* _Document segment_:
— Begin —

Peter Wittenburg, Daan Broeder & Hennie Brugman, Max Planck Institute for Psycholinguistics

Databases for Linguistic Purposes

The concept "database" refers to a container of data that encodes and structures data in a coherent way and offers methods of accessing the data. Therefore, each type of database is associated with an underlying data model. To just mention a few: (1) Data stored in files (can be XML-structured for example) that are organised in directory hierarchies, (2) ISAM databases for hierarchically structured data, (3) relational databases that are based on the Entity-Relationship model and (4) native XML databases that contain XML-structured data. Each data model comes with its constraints making them more or less attractive for specific purposes.

Currently, very popular for the linguistic discipline is the usage of repositories of XML-structured files and relational databases. At the MPI both models are used for scientific and administrational purposes for many years. Relational databases systems such as ORACLE, mySQL or Postgres draw their strength from the underlying E-R data model, i.e., for all data that can be structured in a set of related tables with typed and constrained attributes this model is perfectly well suited. With SQL the rDBMS offer a simple and yet powerful "API" that is based on simple algebraic principles. Theoretical work led to recommendations (normal forms) allowing to make proper structural design. All encodings and operations are optimised for operating on such data. A consequence of this type of representation is that the data is encapsulated by a shell and not directly readable.

— End —

* _Requirement A_: Translate this sentence from the passage on databases for linguistic purposes into German: "Therefore, each type of database is associated with an underlying data model."
* _Requirement B_: Resume the passage on databases for linguistic purposes, carrying it on from its final sentence.
The rows that come next were drawn from a different source.

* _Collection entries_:
— Begin —

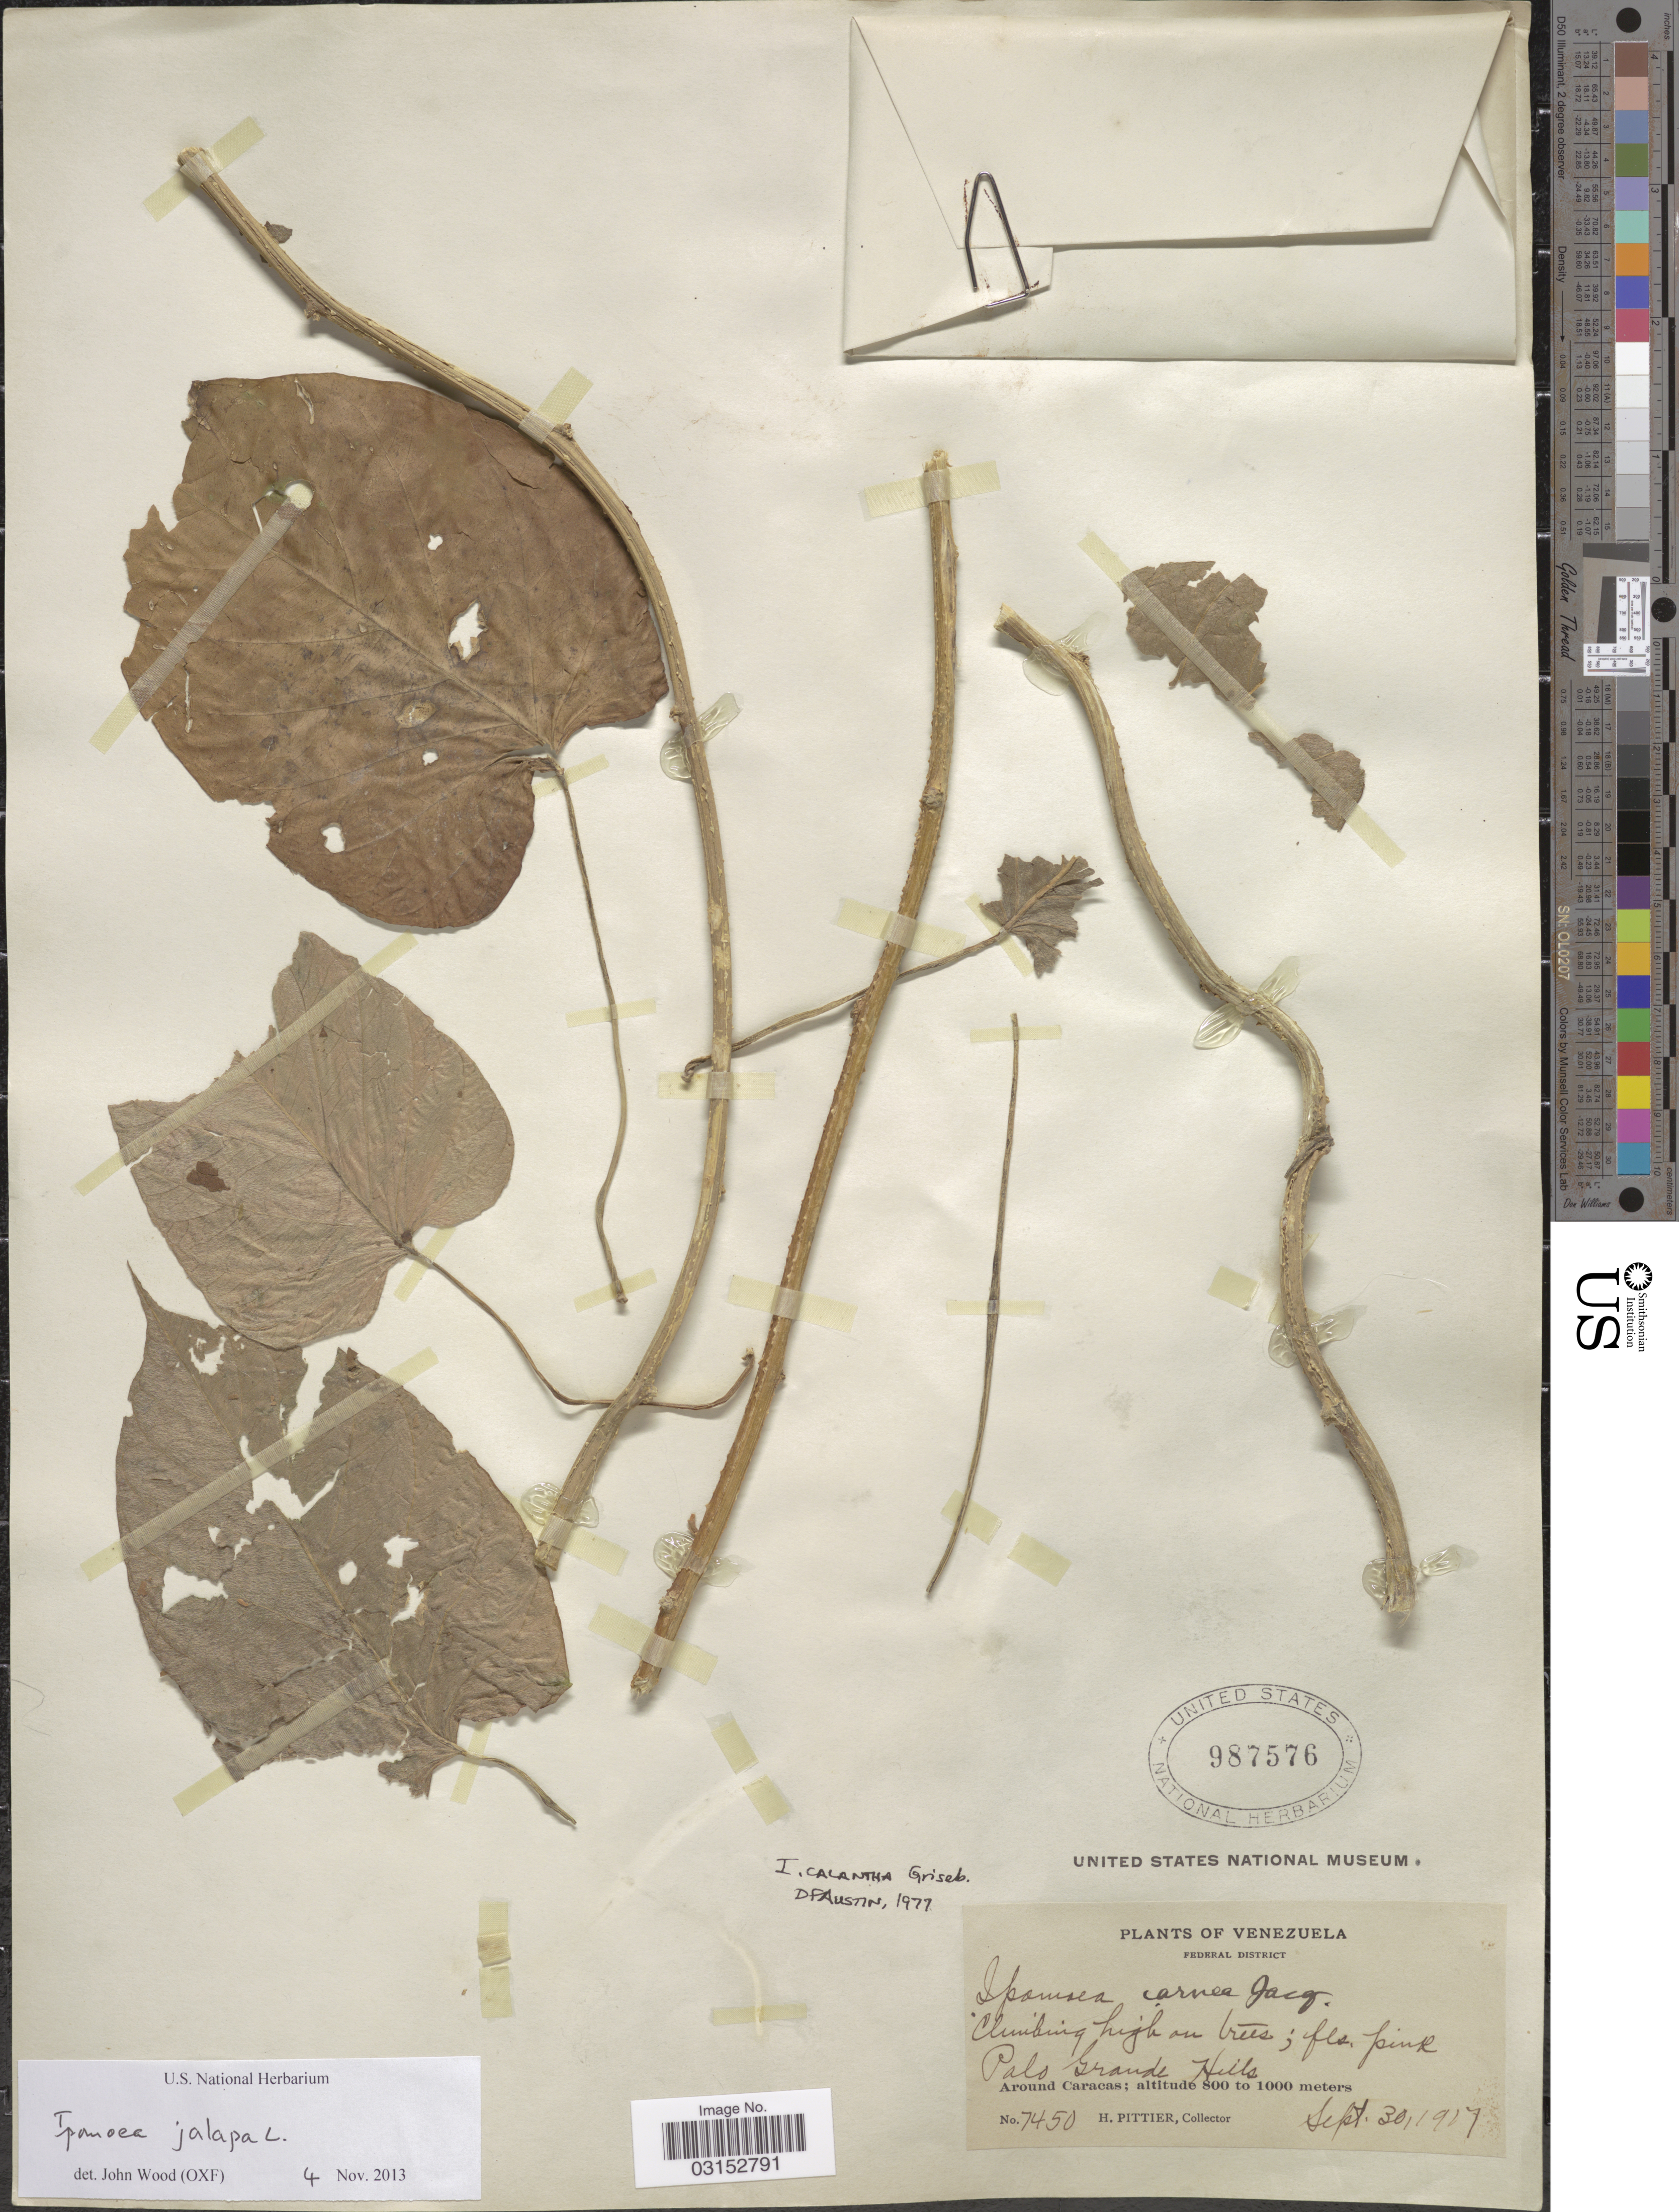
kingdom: Plantae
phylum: Tracheophyta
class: Magnoliopsida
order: Solanales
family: Convolvulaceae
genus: Ipomoea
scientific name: Ipomoea jalapa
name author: (L.) Pursh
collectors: H. F. Pittier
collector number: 7450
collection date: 1917-09-30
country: Venezuela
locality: Federal District. Palo Grande Hills. Around Caracas.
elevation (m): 800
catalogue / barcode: US 987576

— End —

* _Expected output A_: Daher ist jeder Datenbanktyp mit einem zugrunde liegenden Datenmodell verbunden.

* _Expected output B_:
This algebraic framework allows us to use rDBMS for many administrative tasks. For good reasons we also decided to base the development of one of the first large computer-based dictionaries (CELEX) on the relational model. It required a careful design leading to a data representation that is free of redundancy. This was seen as one of the basic decisions for developing these large lexica for German, Dutch and English by a team of about 10 specialists. The result was a set of about 40 related tables per lexicon to cover all the necessary lexical structures and attributes. This utterly successful example also showed that the E-R model could be used data that is basically hierarchically structured. However, in CELEX no complex semantic information was included that will lead for example to cross-references between lexical attributes which would be conflicting with the underlying model. Also hierarchical relationships between lexical entries can only be exploited by algorithms that go beyond SQL and include procedural elements.

For the speech error database the usage of relational databases was investigated as well. The data was created in many different ways by several independently working authors. Finally, a DTD was established to describe the structure of a unified XML-file that allowed to merge all the different sources. Due to the unification it resulted in a large number of attributes per entry with only a sparse degree of filling.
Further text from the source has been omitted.